** BEGIN Source data **
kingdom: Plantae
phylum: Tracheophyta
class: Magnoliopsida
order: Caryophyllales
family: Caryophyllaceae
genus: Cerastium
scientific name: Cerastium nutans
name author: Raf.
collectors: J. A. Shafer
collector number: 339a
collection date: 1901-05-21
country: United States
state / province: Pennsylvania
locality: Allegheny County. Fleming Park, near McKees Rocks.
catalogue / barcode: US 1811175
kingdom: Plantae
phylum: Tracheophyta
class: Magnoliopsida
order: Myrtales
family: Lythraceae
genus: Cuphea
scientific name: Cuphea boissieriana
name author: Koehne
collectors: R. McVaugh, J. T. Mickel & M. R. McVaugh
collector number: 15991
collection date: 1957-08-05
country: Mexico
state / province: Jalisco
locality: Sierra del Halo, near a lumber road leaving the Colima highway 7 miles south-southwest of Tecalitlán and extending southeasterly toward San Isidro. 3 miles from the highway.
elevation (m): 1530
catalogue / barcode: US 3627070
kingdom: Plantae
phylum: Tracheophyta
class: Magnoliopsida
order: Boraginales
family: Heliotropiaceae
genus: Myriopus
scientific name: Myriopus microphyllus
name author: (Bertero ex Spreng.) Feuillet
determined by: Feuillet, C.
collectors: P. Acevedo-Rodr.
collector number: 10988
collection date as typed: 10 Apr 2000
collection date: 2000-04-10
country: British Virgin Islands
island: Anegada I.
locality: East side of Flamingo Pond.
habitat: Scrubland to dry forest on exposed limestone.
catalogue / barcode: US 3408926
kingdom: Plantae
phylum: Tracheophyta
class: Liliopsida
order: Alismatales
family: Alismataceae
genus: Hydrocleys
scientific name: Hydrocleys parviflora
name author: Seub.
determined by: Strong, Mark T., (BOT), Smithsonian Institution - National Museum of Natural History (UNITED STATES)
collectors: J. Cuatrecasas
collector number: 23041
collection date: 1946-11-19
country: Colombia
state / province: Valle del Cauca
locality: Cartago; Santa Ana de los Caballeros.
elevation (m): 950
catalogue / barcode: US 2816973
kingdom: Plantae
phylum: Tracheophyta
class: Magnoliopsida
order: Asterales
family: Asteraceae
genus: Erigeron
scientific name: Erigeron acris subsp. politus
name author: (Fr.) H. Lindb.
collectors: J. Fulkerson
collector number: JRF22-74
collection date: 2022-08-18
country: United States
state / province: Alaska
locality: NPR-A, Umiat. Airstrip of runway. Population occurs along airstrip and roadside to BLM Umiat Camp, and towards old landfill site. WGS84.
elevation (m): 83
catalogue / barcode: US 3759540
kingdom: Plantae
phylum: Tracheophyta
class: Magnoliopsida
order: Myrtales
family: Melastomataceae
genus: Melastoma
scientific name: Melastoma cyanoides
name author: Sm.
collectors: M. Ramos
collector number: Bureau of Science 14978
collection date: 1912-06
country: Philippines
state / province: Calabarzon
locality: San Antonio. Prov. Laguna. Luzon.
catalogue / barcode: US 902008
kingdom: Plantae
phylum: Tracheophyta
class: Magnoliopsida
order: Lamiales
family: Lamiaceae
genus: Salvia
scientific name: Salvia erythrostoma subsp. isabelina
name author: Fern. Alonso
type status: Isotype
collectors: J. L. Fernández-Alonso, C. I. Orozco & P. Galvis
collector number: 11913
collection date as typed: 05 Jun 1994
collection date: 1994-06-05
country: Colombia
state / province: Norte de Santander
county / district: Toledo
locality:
** END Source data **
** Goal of the exercise **
Lay out every line of the records above as a Markdown table with two columns, Row and Line, giving each line a row number and leaving out blank lines.

** Correct result **
| Row | Line |
|---|---|
| 1 | kingdom: Plantae |
| 2 | phylum: Tracheophyta |
| 3 | class: Magnoliopsida |
| 4 | order: Caryophyllales |
| 5 | family: Caryophyllaceae |
| 6 | genus: Cerastium |
| 7 | scientific name: Cerastium nutans |
| 8 | name author: Raf. |
| 9 | collectors: J. A. Shafer |
| 10 | collector number: 339a |
| 11 | collection date: 1901-05-21 |
| 12 | country: United States |
| 13 | state / province: Pennsylvania |
| 14 | locality: Allegheny County. Fleming Park, near McKees Rocks. |
| 15 | catalogue / barcode: US 1811175 |
| 16 | kingdom: Plantae |
| 17 | phylum: Tracheophyta |
| 18 | class: Magnoliopsida |
| 19 | order: Myrtales |
| 20 | family: Lythraceae |
| 21 | genus: Cuphea |
| 22 | scientific name: Cuphea boissieriana |
| 23 | name author: Koehne |
| 24 | collectors: R. McVaugh, J. T. Mickel & M. R. McVaugh |
| 25 | collector number: 15991 |
| 26 | collection date: 1957-08-05 |
| 27 | country: Mexico |
| 28 | state / province: Jalisco |
| 29 | locality: Sierra del Halo, near a lumber road leaving the Colima highway 7 miles south-southwest of Tecalitlán and extending southeasterly toward San Isidro. 3 miles from the highway. |
| 30 | elevation (m): 1530 |
| 31 | catalogue / barcode: US 3627070 |
| 32 | kingdom: Plantae |
| 33 | phylum: Tracheophyta |
| 34 | class: Magnoliopsida |
| 35 | order: Boraginales |
| 36 | family: Heliotropiaceae |
| 37 | genus: Myriopus |
| 38 | scientific name: Myriopus microphyllus |
| 39 | name author: (Bertero ex Spreng.) Feuillet |
| 40 | determined by: Feuillet, C. |
| 41 | collectors: P. Acevedo-Rodr. |
| 42 | collector number: 10988 |
| 43 | collection date as typed: 10 Apr 2000 |
| 44 | collection date: 2000-04-10 |
| 45 | country: British Virgin Islands |
| 46 | island: Anegada I. |
| 47 | locality: East side of Flamingo Pond. |
| 48 | habitat: Scrubland to dry forest on exposed limestone. |
| 49 | catalogue / barcode: US 3408926 |
| 50 | kingdom: Plantae |
| 51 | phylum: Tracheophyta |
| 52 | class: Liliopsida |
| 53 | order: Alismatales |
| 54 | family: Alismataceae |
| 55 | genus: Hydrocleys |
| 56 | scientific name: Hydrocleys parviflora |
| 57 | name author: Seub. |
| 58 | determined by: Strong, Mark T., (BOT), Smithsonian Institution - National Museum of Natural History (UNITED STATES) |
| 59 | collectors: J. Cuatrecasas |
| 60 | collector number: 23041 |
| 61 | collection date: 1946-11-19 |
| 62 | country: Colombia |
| 63 | state / province: Valle del Cauca |
| 64 | locality: Cartago; Santa Ana de los Caballeros. |
| 65 | elevation (m): 950 |
| 66 | catalogue / barcode: US 2816973 |
| 67 | kingdom: Plantae |
| 68 | phylum: Tracheophyta |
| 69 | class: Magnoliopsida |
| 70 | order: Asterales |
| 71 | family: Asteraceae |
| 72 | genus: Erigeron |
| 73 | scientific name: Erigeron acris subsp. politus |
| 74 | name author: (Fr.) H. Lindb. |
| 75 | collectors: J. Fulkerson |
| 76 | collector number: JRF22-74 |
| 77 | collection date: 2022-08-18 |
| 78 | country: United States |
| 79 | state / province: Alaska |
| 80 | locality: NPR-A, Umiat. Airstrip of runway. Population occurs along airstrip and roadside to BLM Umiat Camp, and towards old landfill site. WGS84. |
| 81 | elevation (m): 83 |
| 82 | catalogue / barcode: US 3759540 |
| 83 | kingdom: Plantae |
| 84 | phylum: Tracheophyta |
| 85 | class: Magnoliopsida |
| 86 | order: Myrtales |
| 87 | family: Melastomataceae |
| 88 | genus: Melastoma |
| 89 | scientific name: Melastoma cyanoides |
| 90 | name author: Sm. |
| 91 | collectors: M. Ramos |
| 92 | collector number: Bureau of Science 14978 |
| 93 | collection date: 1912-06 |
| 94 | country: Philippines |
| 95 | state / province: Calabarzon |
| 96 | locality: San Antonio. Prov. Laguna. Luzon. |
| 97 | catalogue / barcode: US 902008 |
| 98 | kingdom: Plantae |
| 99 | phylum: Tracheophyta |
| 100 | class: Magnoliopsida |
| 101 | order: Lamiales |
| 102 | family: Lamiaceae |
| 103 | genus: Salvia |
| 104 | scientific name: Salvia erythrostoma subsp. isabelina |
| 105 | name author: Fern. Alonso |
| 106 | type status: Isotype |
| 107 | collectors: J. L. Fernández-Alonso, C. I. Orozco & P. Galvis |
| 108 | collector number: 11913 |
| 109 | collection date as typed: 05 Jun 1994 |
| 110 | collection date: 1994-06-05 |
| 111 | country: Colombia |
| 112 | state / province: Norte de Santander |
| 113 | county / district: Toledo |
| 114 | locality: |